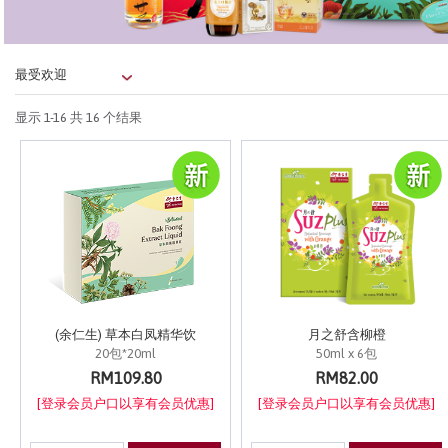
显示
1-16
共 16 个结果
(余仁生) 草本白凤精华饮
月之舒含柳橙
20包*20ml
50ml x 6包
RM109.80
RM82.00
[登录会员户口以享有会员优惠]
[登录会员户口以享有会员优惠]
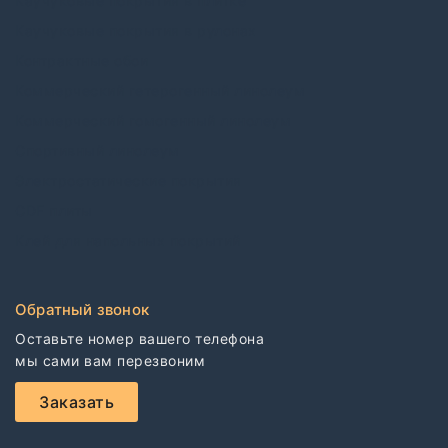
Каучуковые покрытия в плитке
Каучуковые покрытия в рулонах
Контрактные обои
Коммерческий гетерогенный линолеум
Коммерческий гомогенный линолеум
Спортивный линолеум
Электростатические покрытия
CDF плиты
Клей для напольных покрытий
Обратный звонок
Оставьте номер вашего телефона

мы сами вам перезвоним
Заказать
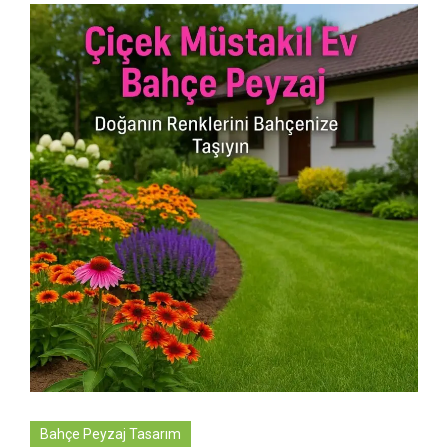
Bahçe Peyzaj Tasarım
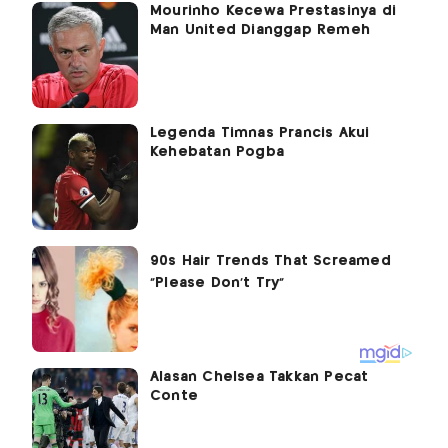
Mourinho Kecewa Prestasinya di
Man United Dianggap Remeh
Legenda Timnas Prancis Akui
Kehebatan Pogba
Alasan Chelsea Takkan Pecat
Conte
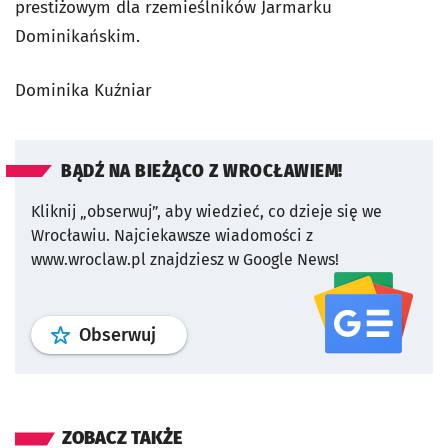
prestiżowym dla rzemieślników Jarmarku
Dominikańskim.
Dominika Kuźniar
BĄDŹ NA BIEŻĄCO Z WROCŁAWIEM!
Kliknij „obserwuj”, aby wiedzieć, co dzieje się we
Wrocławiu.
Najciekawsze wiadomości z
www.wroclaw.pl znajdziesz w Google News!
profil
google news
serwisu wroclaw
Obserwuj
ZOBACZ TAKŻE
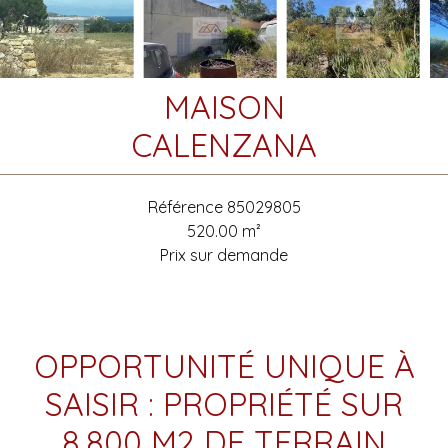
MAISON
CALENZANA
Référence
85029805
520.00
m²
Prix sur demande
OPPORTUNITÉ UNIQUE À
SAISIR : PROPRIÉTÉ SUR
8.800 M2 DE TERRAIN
* * *
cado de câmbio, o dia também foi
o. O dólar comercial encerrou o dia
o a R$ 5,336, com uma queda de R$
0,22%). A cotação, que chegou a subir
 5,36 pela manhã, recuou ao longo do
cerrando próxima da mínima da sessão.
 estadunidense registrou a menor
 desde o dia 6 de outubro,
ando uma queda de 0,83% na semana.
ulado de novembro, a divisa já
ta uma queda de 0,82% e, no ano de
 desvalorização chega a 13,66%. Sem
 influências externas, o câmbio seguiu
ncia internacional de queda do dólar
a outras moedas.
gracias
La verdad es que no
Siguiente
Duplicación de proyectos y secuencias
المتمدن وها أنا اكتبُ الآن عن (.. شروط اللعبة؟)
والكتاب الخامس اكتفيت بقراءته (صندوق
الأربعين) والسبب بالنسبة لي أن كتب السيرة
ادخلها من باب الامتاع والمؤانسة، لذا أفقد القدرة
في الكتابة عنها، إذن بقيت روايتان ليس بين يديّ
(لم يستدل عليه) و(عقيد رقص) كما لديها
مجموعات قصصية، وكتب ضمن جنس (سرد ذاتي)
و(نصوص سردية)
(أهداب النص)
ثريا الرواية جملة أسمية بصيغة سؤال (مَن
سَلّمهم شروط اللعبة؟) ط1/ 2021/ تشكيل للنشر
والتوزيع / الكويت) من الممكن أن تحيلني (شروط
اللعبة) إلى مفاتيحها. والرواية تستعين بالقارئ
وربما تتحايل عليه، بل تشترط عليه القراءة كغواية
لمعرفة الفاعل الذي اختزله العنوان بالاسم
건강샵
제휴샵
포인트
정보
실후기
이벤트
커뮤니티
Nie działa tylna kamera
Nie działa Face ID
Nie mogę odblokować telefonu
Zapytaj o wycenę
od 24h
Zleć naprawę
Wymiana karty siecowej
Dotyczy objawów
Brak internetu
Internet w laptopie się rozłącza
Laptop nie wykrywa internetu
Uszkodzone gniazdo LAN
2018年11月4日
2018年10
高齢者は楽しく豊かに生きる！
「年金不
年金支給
* * *
From the records above, return each line where "شروط" occurs.

المتمدن وها أنا اكتبُ الآن عن (.. شروط اللعبة؟)
سَلّمهم شروط اللعبة؟) ط1/ 2021/ تشكيل للنشر
والتوزيع / الكويت) من الممكن أن تحيلني (شروط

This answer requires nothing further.